ECLI:NL:GHARN:2006:AW5534
Gerechtshof Arnhem
- Hoger beroep
- J. Vegter
- A. Hilverda
- M. Lensing
- Rechtspraak.nl
Beëindiging terbeschikkingstelling na positieve evaluatie van delictgevaar
In deze zaak heeft het Gerechtshof Arnhem op 28 april 2006 uitspraak gedaan in hoger beroep tegen de beslissing van de rechtbank te Amsterdam van 5 oktober 2005, die de terbeschikkingstelling van de betrokkene had verlengd. Het hof heeft de beslissing van de rechtbank vernietigd, omdat het tot de conclusie is gekomen dat de veiligheid van anderen niet langer een verlenging van de terbeschikkingstelling eist. De betrokkene heeft zijn stabiele functioneren voortgezet en de gestelde doelen zijn in de optiek van de kliniek behaald. Tijdens de zitting heeft een getuige-deskundige verklaard dat het delictgevaar van de betrokkene tot een aanvaardbaar niveau is teruggebracht, wat de beëindiging van de terbeschikkingstelling rechtvaardigt.
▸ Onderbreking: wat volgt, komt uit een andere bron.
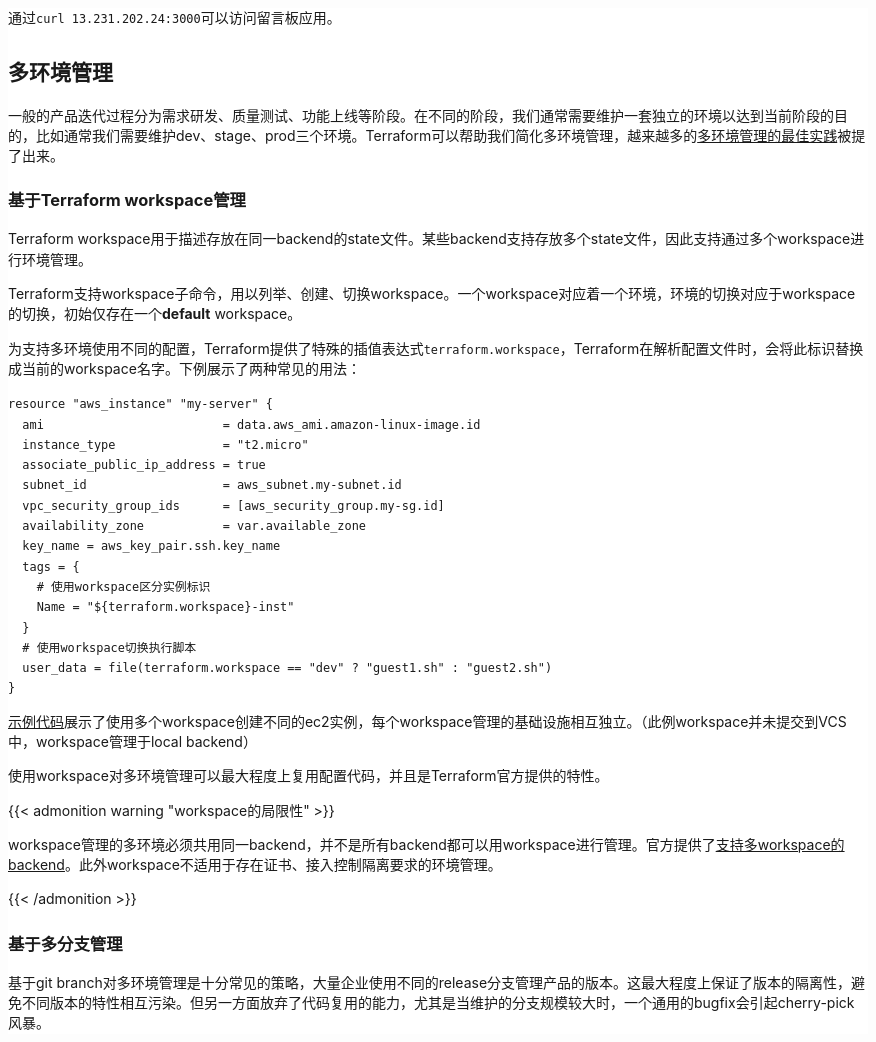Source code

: 通过`curl 13.231.202.24:3000`可以访问留言板应用。


## 多环境管理

一般的产品迭代过程分为需求研发、质量测试、功能上线等阶段。在不同的阶段，我们通常需要维护一套独立的环境以达到当前阶段的目的，比如通常我们需要维护dev、stage、prod三个环境。Terraform可以帮助我们简化多环境管理，越来越多的[多环境管理的最佳实践](https://blog.gruntwork.io/how-to-manage-multiple-environments-with-terraform-32c7bc5d692)被提了出来。

### 基于Terraform workspace管理

Terraform workspace用于描述存放在同一backend的state文件。某些backend支持存放多个state文件，因此支持通过多个workspace进行环境管理。

Terraform支持workspace子命令，用以列举、创建、切换workspace。一个workspace对应着一个环境，环境的切换对应于workspace的切换，初始仅存在一个**default** workspace。

为支持多环境使用不同的配置，Terraform提供了特殊的插值表达式`terraform.workspace`，Terraform在解析配置文件时，会将此标识替换成当前的workspace名字。下例展示了两种常见的用法：

```
resource "aws_instance" "my-server" {
  ami                         = data.aws_ami.amazon-linux-image.id
  instance_type               = "t2.micro"
  associate_public_ip_address = true
  subnet_id                   = aws_subnet.my-subnet.id
  vpc_security_group_ids      = [aws_security_group.my-sg.id]
  availability_zone			  = var.available_zone
  key_name = aws_key_pair.ssh.key_name
  tags = {
    # 使用workspace区分实例标识
    Name = "${terraform.workspace}-inst"   
  }
  # 使用workspace切换执行脚本
  user_data = file(terraform.workspace == "dev" ? "guest1.sh" : "guest2.sh") 
}

```

[示例代码](https://github.com/raygecao/terraform-demo/tree/b2da2aebfe625e2cd624945b761724a25aaa6321/aws/single)展示了使用多个workspace创建不同的ec2实例，每个workspace管理的基础设施相互独立。（此例workspace并未提交到VCS中，workspace管理于local backend）

使用workspace对多环境管理可以最大程度上复用配置代码，并且是Terraform官方提供的特性。

{{< admonition warning "workspace的局限性" >}}

workspace管理的多环境必须共用同一backend，并不是所有backend都可以用workspace进行管理。官方提供了[支持多workspace的backend](https://developer.hashicorp.com/terraform/language/state/workspaces#backends-supporting-multiple-workspaces)。此外workspace不适用于存在证书、接入控制隔离要求的环境管理。

{{< /admonition >}}

### 基于多分支管理

基于git branch对多环境管理是十分常见的策略，大量企业使用不同的release分支管理产品的版本。这最大程度上保证了版本的隔离性，避免不同版本的特性相互污染。但另一方面放弃了代码复用的能力，尤其是当维护的分支规模较大时，一个通用的bugfix会引起cherry-pick风暴。
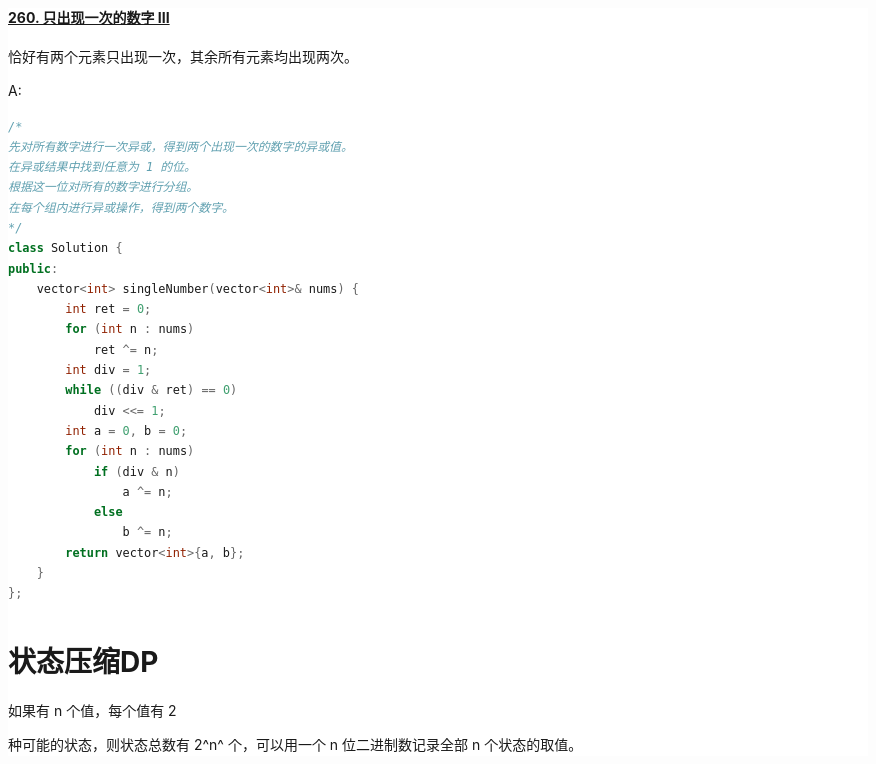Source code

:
 ```cpp


```





#### [260. 只出现一次的数字 III](https://leetcode-cn.com/problems/single-number-iii/)

恰好有两个元素只出现一次，其余所有元素均出现两次。

A:

```cpp
/*
先对所有数字进行一次异或，得到两个出现一次的数字的异或值。
在异或结果中找到任意为 1 的位。
根据这一位对所有的数字进行分组。
在每个组内进行异或操作，得到两个数字。
*/
class Solution {
public:
    vector<int> singleNumber(vector<int>& nums) {
        int ret = 0;
        for (int n : nums)
            ret ^= n;
        int div = 1;
        while ((div & ret) == 0)
            div <<= 1;
        int a = 0, b = 0;
        for (int n : nums)
            if (div & n)
                a ^= n;
            else
                b ^= n;
        return vector<int>{a, b};
    }
};

```





# 状态压缩DP

如果有 n 个值，每个值有 2 



种可能的状态，则状态总数有 2^n^ 个，可以用一个 n 位二进制数记录全部 n 个状态的取值。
Het hof heeft in zijn overwegingen de wettelijke aantekeningen van de periode van 22 november 2005 tot en met 20 februari 2006 in aanmerking genomen, waaruit blijkt dat de betrokkene er beter voor staat dan ooit. Hij heeft zich opener en serieuzer opgesteld, niet alleen in de begeleiding, maar ook in zijn werk, relatie en financiën. De kliniek heeft aangegeven dat het thans verantwoord is om de terbeschikkingstelling van de betrokkene te beëindigen. De beslissing van het hof houdt in dat de vordering van de officier van justitie wordt afgewezen en dat de terbeschikkingstelling wordt beëindigd.
De uitspraak is gedaan door een kamer van het hof, bestaande uit de voorzitter en twee raadsheren, en is openbaar uitgesproken. De raden waren buiten staat deze beslissing mede te ondertekenen. De zaak betreft de terbeschikkingstelling met nummer TBS 2005/265.